While trauma, as one disorder, looks different in children and teens, the mental conditions of people in those age groups have long been poorly gauged and, at times, dismissed as not quite legitimate, researchers and clinicians have argued. To help hedge against that tendency, the National Institute of Mental Health offers parents, educators and others its “Children and Mental Health: Is This Just a Stage?” guidance.
Working with families to tackle mental health concerns
Leading up to and compounding traumas associated with the pandemic are related to income, region, race and other social determinants of health, Mok said.
“It occurs in context of a family unit and the stressors within it,” said Roshni Koli, M.D., a psychiatrist and medical director of pediatric mental health at the University of Texas’ Dell Children’s Medical Center and Dell Medical School.
“It’s important to recognize that their mental health and mental illness doesn’t occur in a silo.”
When entire families are involved in mental health treatment for youth, “that’s when we see the best results,” Mok said.

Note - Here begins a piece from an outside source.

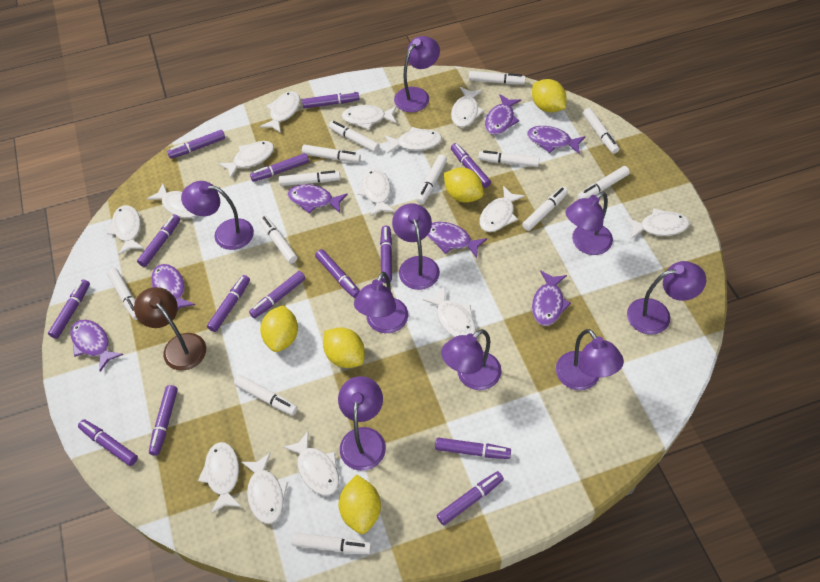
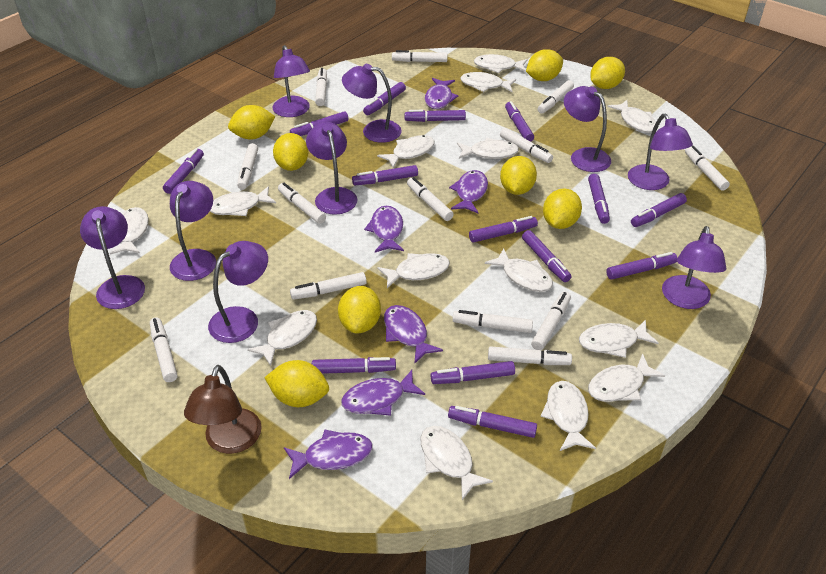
purple fish: [71,320,124,372] [151,264,195,311] [288,184,348,214] [427,222,487,258] [485,94,521,135] [527,126,586,154] [532,270,571,326] = 7 -> [284,430,373,479] [341,370,425,416] [364,206,404,252] [384,305,443,363] [425,78,458,109] [449,170,488,213] = 6
yellow lemon: [260,305,298,352] [323,327,365,368] [339,475,381,534] [444,168,483,203] [532,79,567,113] = 5 -> [228,105,275,139] [264,360,329,407] [273,133,308,171] [338,286,381,333] [500,156,537,195] [526,49,563,81] [543,189,582,229] [590,57,625,89] = 8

During the tumult of recent years, young people, Mok said, have been “grieving the loss of safety and connection; the loss of just being a child; the freedom of walking into school without worry abought their safety; and from bringing home COVID. I’ve had kids ask me, ‘Am I going to die? Am I going to kill my family?’ These are things we may not see from the outside. Parents, when they call for help [it’s often because] they don’t know what to do.”
The pandemic spotlighted the glaring insufficiencies of the nation’s infrastructure of child and adolescent clinicians.
Building and better training a mental health workforce is key to addressing the mental health needs of the nation’s young people, panelists concluded.